„Das Produkt ist König“, heißt es in David O. Russells neustem Werk Joy. Gilt das aber auch für den Film selbst?
Ähnlich wie bei David O. Russells vorherigem Film -dem zähen, komödiantischen Gangster-Drama American Hustle– schienen auch bei Joy einige Kategorien beim Oscar vorreserviert zu sein. Überraschenderweise war dies nicht der Fall. Lediglich Jennifer Lawrence war als „Beste Hauptdarstellerin“ unter den Nominierten vertreten. Dabei funktioniert Joy deutlich besser als Russells elffachnominiertes Werk.
Angelegt im Winter erzählt der Film die Geschichte der titelgebenden Joy, die sich im Chaos ihres Zuhauses um ihren im Keller wohnenden Ex-Mann, ihre zwei Kinder und deren Großeltern sorgt. In der Hoffnung, der Stress lege sich irgendwann, lebt sie über viele Jahre als eine solche Vollzeitmutter – bis sie sich ihr Haushaltsleben durch einen selbstauswringenden Mob vereinfacht und mit dieser Geschäftsidee eine Chance auf einen Ausweg aus dem ganzen Trubel sieht.
Joy schafft es ungemein gut den durchlebten Alltagsstress der Protagonisten durch die Leinwand spürbar zu transferieren. Dies funktioniert jedoch mehr durch die hervorragende Performance von Jennifer Lawrence als durch Russells Regiearbeit. Trotzdem macht sich dessen Stil wunderbar bemerkbar, besonders in den nicht linear erzählten Szenen. Intensität und Einfühlsamkeit sind dabei die am stärksten hervordringenden Elemente, die Joy in all seiner Ausführlichkeit transportiert. Das Storytelling wirkt dennoch passagenweise unausgeschöpft, was auf die erscheinbare, inhaltliche Leere zurückzuführen ist.
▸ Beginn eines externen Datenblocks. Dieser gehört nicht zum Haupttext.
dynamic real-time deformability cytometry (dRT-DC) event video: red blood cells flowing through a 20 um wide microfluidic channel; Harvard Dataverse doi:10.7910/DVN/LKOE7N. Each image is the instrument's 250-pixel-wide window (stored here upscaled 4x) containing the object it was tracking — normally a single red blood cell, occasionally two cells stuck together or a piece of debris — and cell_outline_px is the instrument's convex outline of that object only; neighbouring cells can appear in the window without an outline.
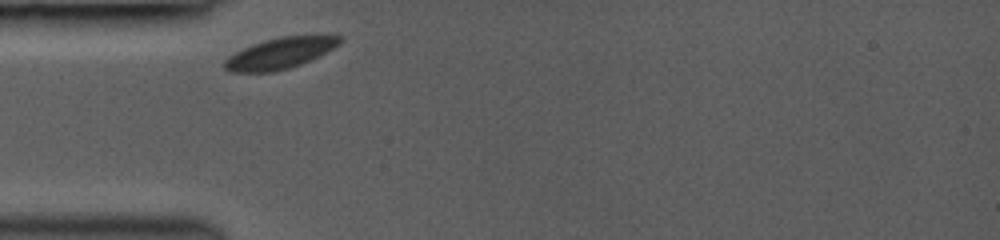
{"species": "common noctule bat (a hibernating species)", "species_latin": "Nyctalus noctula", "temperature_condition": "room temperature", "stored_images_in_passage": 16, "camera_frame_rate_fps": 3000, "um_per_image_px": 0.085, "animal": {"sex": "female", "body_mass_g": 19.0, "forearm_length_mm": 53.3}, "frame": {"image": 1, "passage_image": 1, "time_ms": 0.0, "image_size_px": [1000, 240], "cell_outline_px": [[344, 40], [340, 44], [300, 64], [288, 68], [272, 72], [232, 72], [224, 68], [224, 60], [228, 56], [252, 44], [264, 40], [280, 36], [316, 32], [344, 36]], "centroid_in_image_um": [23.89, 4.45], "position_along_channel_um": 61.1, "area_um2": 21.39}}
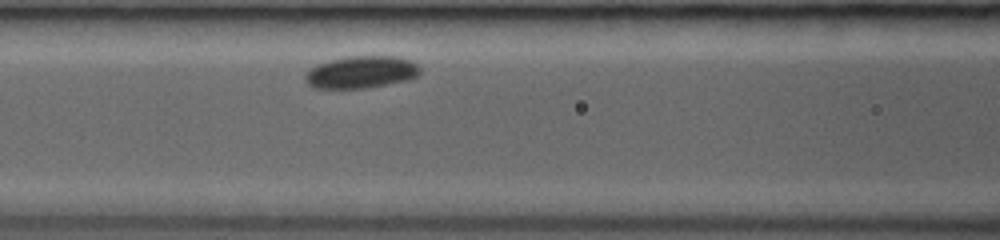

Sonderlich bemerkbar macht sich diese zum Ende hin, bei dem die Strukturen der Aussagekräftigkeit zunehmend verblassen und es beinahe unklar bleibt, welches Motiv der Film durchgehend verfolgt. Eine gewisse Themenvielfalt ist rückblickend nämlich nicht vorhanden, welche als Begründung für die unausbalancierte Standfestigkeit anzunehmen sei. Zudem wird das Potential von medienkritischen Reflexionen nicht befriedigend ausgeschöpft und lässt den Ansatz einer anfänglich guten Konsumkritik urplötzlich fallen. Selbst eine ernsthafte Charakterstudie bleibt dem Zuschauer erspart, worauf der Film doch eigentlich hinarbeitet.
Genießbar ist Joy letzten Endes nur als lauwarme Tragikomödie, die ohne Jennifer Lawrences Darbietung und David O. Russells Inszenierungskünste nicht einmal sehenswert wäre. Auch wenn die nebencharakteristischen Leistungen und eine zusätzlich intensive Kameraarbeit durchweg gelungen sind, bleiben von der Erzählung nur die herzlichen, familiären Momente nachhaltig. Wunderlich bleibt unter diesen Aspekten seine Unbedeutsamkeit bei der ebenso lauwarmen Oscarverleihung – schließlich reicht der Film für einen gemütlichen Sonntagnachmittag vollkommen aus.